Heat's contract with Miami-Dade County for the operation of American

Airlines Arena is finally out. Last week, Banana Republican reported

that Miami-Dade Inspector General Chris Mazzella's most critical

finding was that the Miami Heat owes the county $3.1

million for budget overruns on improvements team owner Micky Arison

made to the arena.

Heat officials are disputing Mazzella's assertion and most of the findings in his report, which takes county administrators to task for not

keeping tabs on the arena's annual budgets, projections, and

financial statements submitted to the county by Heat management.


While the inspector general did not turn up any fraud by the Heat, Mazzella concluded that a "number of questionable expenses were charged against arena revenues, thus lessening the county's prospects of receiving its proportional share of arena profits."

His nine-month investigation followed a New Times report that despite getting $72 million in taxpayer subsidies to run the Triple A and raking in a fortune since LeBron James and Chris Bosh joined the franchise, the Heat has avoided sharing any revenue with the county.

Mazzella essentially says no one at the county, particularly the mayor's office, understands how the agreement with the Heat is supposed to work, and that no one has ever questioned the team's annual budgets and financial statements regarding operation of the Triple A to see if any of the team's line items should set off alarm bells.

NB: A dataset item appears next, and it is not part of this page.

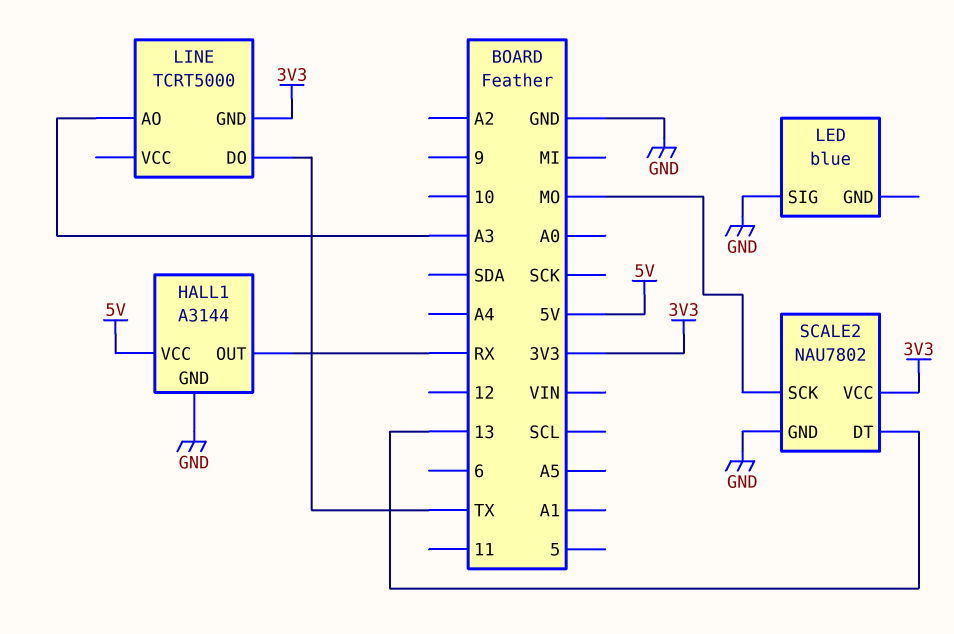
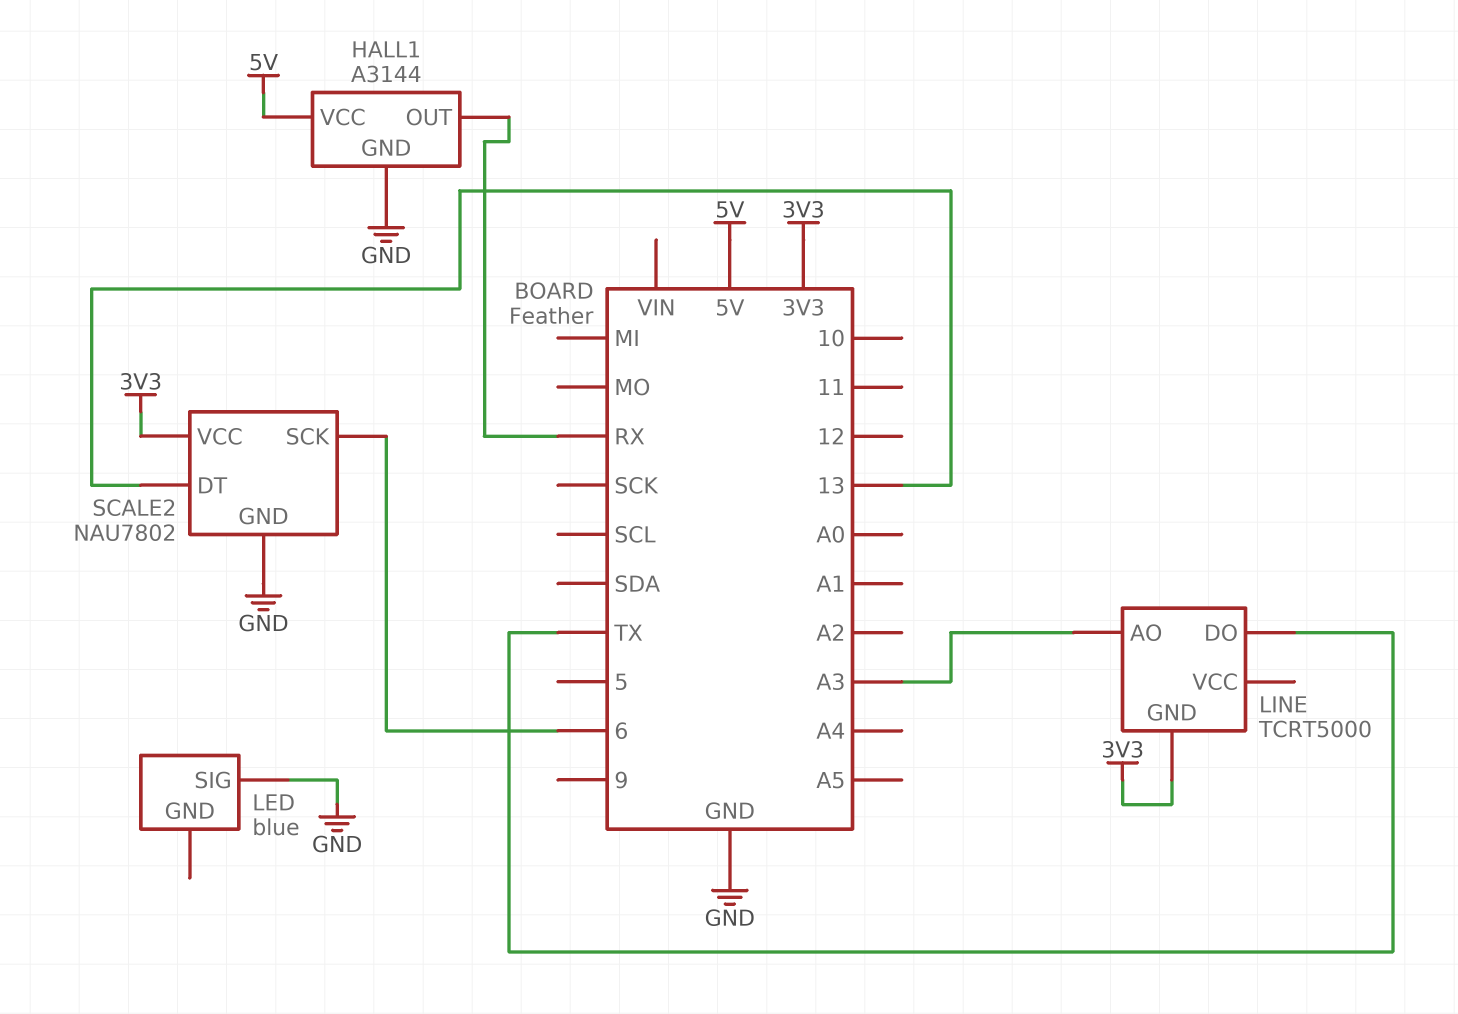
SCALE2 pin SCK: MO -> 6

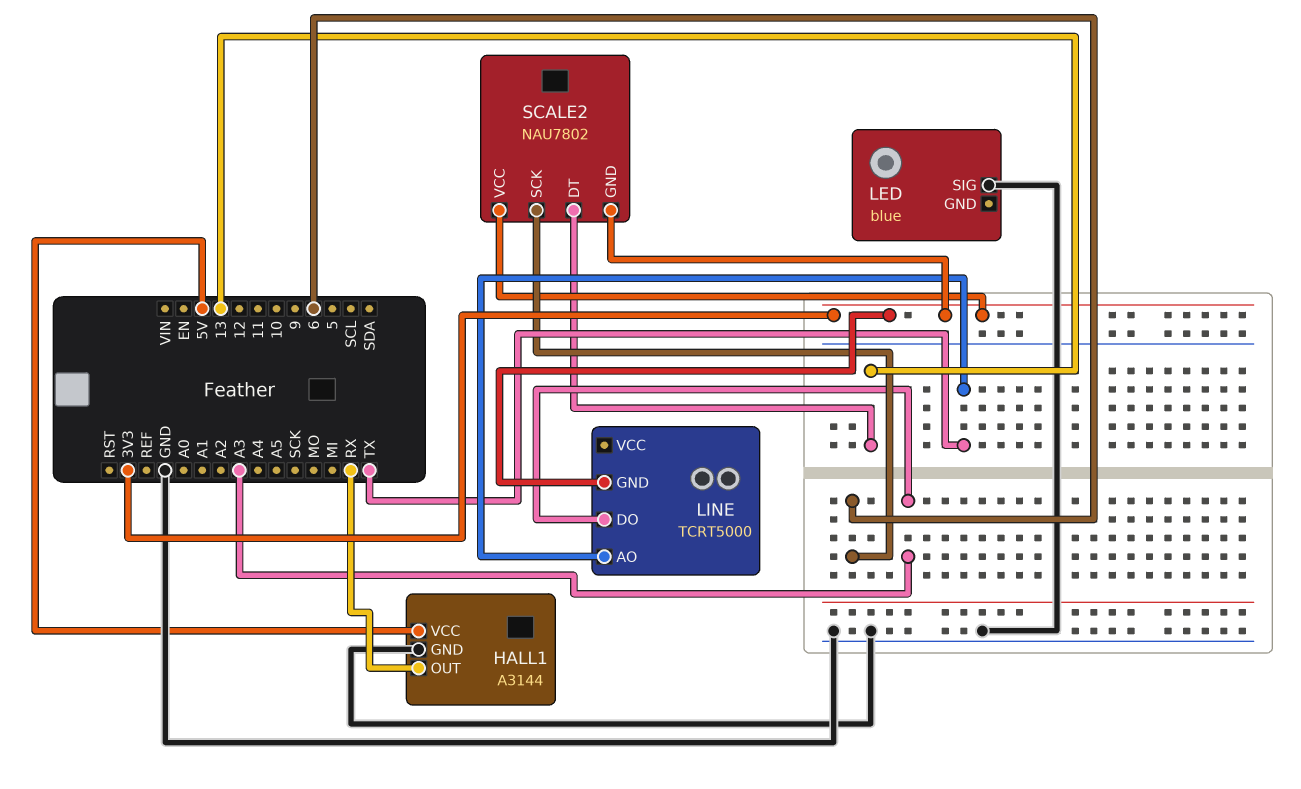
LINE pin AO: A3 -> TX
LINE pin DO: TX -> A3
SCALE2 pin GND: GND -> 3V3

He also found that the main reason the Heat has not been sharing profits despite record breaking revenues is because the team owes $28 million in loans. Mazzella writes:

In fact, absent consideration of manager loans, etc., fiscal year 2011 would have been the first year that arena operations generated net cash flow greater than $14 million triggering the 60-40 profit share provision.
Jorge Luis Lopez, an attorney for Miami Heat affiliate company Basketball Properties LTD., which runs the arena, says Mazzella's report amounted to a waste of taxpayer money. "After months of extensive review at the expense of taxpayers, he released a report with nothing in it," Lopez said. "He is questioning improvements and expenses that are legitimate under the agreement."